Nathan Juran’s by-the-numbers giant monster movie is nothing special, but it nevertheless ticks all the right boxes for fans of the genre.
You have to feel for the makers of 1950s giant monster science fiction films who arrived late to the party. By 1957, not only was the market for this sort of thing starting to dry up but more significantly, all the best animals had already been used. Lizards, ants, spiders and just about everything else that immediately creep people out had been made huge – even locusts (or more accurately, grasshoppers) had being giganticated (new word copyright me) the same year. What was left at this point were very much the barrel scrapings. In this case, it’s the Praying Mantis, which the film makes a decent stab at presenting as nature’s most ferocious and brutal predator, restrained only by size, and well done to everyone in the cast as they keep a straight face and look suitably horrified at the mere idea of a regular-sized mantis, let alone a 200 foot one.
But such a stoic approach is at the heart of this film, which never tries to be more than it is, and yet also seems to be either blissfully unaware of or shamefully unconcerned about audience familiarity with such fare. After all, here we have a film that is called The Deadly Mantis, and features said giant beastie on the poster (talk about spoilers!), but then spends half the running time pretending that the cause of the havoc being wreaked on military outposts is some great mystery and treats the final revelation as though it is a tremendous shock. You have to admire that audacity.
The story is the usual fare – there’s novelty that it is an exploding volcano rather than an atomic test that unleashes the giant mantis from its ice prison, and the fact that the action mostly takes place in Northern Canadian military bases instead of small towns or big cities is original, but beyond that, you could probably guess at the way proceedings develop. After a military base is left devastated and its crew vanished, a single clue – a giant claw – leads the military to call in palaeontologist Dr Ned Jackson (William Hopper), who rather slowly reaches the conclusion that it belongs to a hitherto unknown prehistoric species of giant praying mantis – and that the specimen came from a living creature!
As with all such films, the giant monster seems to be unusually shy for the first half of the film, allowing time for the characters to be developed, in this case Jackson, photographer and token love interest Marge Blaine (Alix Talton), military hunk Col Joe Parkman (Craig Stevens) and General Ford (Donald Randolph), who is the mature voice of reason between the military and the scientists. We also get some rather clunky and – by modern standards – hilariously sexist humour, as Marge becomes the object of attention when she tags along to the woman-starved arctic military base. It might seem ungallant to suggest that a bunch of soldiers all left agog at her stunning beauty is a bigger stretch of credulity than the actual giant mantis, but there you go… I’ve said it.

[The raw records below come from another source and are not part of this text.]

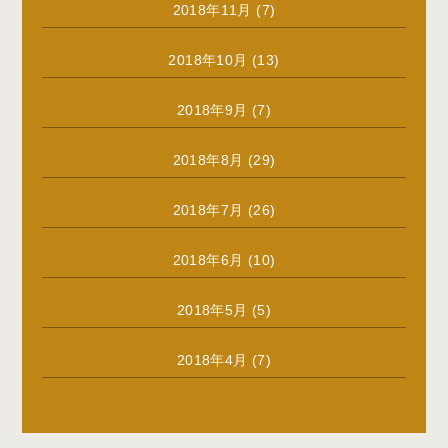
2018年11月
(7)
2018年10月
(13)
2018年9月
(7)
2018年8月
(29)
2018年7月
(26)
2018年6月
(10)
2018年5月
(5)
2018年4月
(7)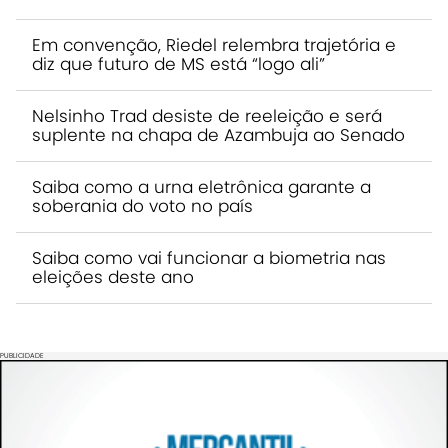
Em convenção, Riedel relembra trajetória e
diz que futuro de MS está “logo ali”
Nelsinho Trad desiste de reeleição e será
suplente na chapa de Azambuja ao Senado
Saiba como a urna eletrônica garante a
soberania do voto no país
Saiba como vai funcionar a biometria nas
eleições deste ano
PUBLICIDADE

Once the plot development is out of the way, the mantis becomes rather more confident, peeping through windows (this is an inadvertently hilarious scene, where a room full of people somehow fail to see the giant monster lurking at the window) and heading for Washington, where the military awaits with all the weapons they can think of – mostly chemical bombs.
Possibly because praying mantis’s are hard to train, the creature is here represented by puppets and is better than you might expect. Certainly, Mrs Reprobate was moved to remark how ‘good’ the effects were more than once, although admittedly, she was delirious with a cold at the time. But they are certainly better than you would expect, and a more cynical critic might suggest that the giant monster has more realism than the human characters, who are all entirely one-dimensional.

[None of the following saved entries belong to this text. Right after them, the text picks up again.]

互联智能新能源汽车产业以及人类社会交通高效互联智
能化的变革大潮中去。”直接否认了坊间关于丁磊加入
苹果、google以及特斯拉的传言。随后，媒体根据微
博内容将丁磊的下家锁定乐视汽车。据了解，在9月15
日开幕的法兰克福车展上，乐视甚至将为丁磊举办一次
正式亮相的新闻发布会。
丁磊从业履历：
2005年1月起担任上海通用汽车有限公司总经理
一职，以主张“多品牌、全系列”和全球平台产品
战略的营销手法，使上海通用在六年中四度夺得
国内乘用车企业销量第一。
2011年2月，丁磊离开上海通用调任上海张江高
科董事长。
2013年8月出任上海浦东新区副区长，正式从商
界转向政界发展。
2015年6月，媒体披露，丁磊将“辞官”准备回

Nathan Juran would spend the next few years directing giant monster movies – a career move that was probably unexpected when he was winning Oscars as art director for How Green Was My Valley – and most of them are better than this, but as a first stab, the film is actually a lot of fun. All the criticisms made above are fond ones – as a big fan of 1950s giant monster films, I feel I have the right to mock the genre’s conventions and clichés, but that doesn’t mean that I don’t enjoy the movies. And there are elements of this film that make it more fun than many an entry into the genre – the ridiculously earnest opening narration that makes it sound more like a US military propaganda film that a bug movie, the admirably straight-faced approach by the whole cast and the superior monster ensure that this rises above the films of Bert I Gordon, for instance, and if it’s not first-class science fiction, it’s certainly up in the higher echelons of the second tier. A shame then that it is let down by a rather weak ending in which the mantis is despatched all too quickly.
Rushed ending aside, The Deadly Mantis is a lot of fun if you like this sort of thing. Well worth adding to your giant bug collection.